__YOUR TASK__. Reproduce the entries shown below only from the line with "[98,126,145,141] draft ->" down to the line with "(881, 385) none", keeping both end lines and copying each one exactly.

__SUPPLIED MATERIAL__.
----------------
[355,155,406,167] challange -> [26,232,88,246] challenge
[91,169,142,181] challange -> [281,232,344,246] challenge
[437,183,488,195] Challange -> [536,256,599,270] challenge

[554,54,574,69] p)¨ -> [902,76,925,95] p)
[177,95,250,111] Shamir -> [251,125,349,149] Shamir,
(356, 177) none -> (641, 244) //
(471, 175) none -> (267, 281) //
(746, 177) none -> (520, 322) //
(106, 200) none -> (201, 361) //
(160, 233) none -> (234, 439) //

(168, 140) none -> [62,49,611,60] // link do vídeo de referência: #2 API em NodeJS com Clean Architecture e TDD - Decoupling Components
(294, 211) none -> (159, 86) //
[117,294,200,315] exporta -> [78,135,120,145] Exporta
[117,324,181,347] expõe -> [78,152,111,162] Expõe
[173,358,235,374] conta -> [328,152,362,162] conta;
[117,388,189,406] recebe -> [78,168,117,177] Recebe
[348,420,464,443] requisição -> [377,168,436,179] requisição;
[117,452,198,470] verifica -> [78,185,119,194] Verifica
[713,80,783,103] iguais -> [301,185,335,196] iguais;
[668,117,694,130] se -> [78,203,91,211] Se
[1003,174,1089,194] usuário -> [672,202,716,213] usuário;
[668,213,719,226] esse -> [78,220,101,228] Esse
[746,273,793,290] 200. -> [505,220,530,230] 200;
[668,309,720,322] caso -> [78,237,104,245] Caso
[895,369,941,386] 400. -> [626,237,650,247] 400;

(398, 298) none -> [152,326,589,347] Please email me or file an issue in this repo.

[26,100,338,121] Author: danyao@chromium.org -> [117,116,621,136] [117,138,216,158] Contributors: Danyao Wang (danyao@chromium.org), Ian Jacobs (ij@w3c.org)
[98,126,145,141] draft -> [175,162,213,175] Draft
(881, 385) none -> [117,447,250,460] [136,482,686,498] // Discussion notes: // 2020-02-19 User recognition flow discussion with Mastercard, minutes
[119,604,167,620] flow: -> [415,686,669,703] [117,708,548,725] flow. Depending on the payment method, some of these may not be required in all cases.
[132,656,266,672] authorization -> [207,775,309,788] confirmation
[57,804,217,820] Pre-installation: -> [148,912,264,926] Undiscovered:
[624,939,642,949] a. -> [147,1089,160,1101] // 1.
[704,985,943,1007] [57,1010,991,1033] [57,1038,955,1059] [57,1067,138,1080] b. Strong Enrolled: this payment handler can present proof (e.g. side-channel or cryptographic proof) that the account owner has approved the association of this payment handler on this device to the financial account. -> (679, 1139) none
----------------
__ANSWER FOR THE TASK__.
[98,126,145,141] draft -> [175,162,213,175] Draft
(881, 385) none -> [117,447,250,460] [136,482,686,498] // Discussion notes: // 2020-02-19 User recognition flow discussion with Mastercard, minutes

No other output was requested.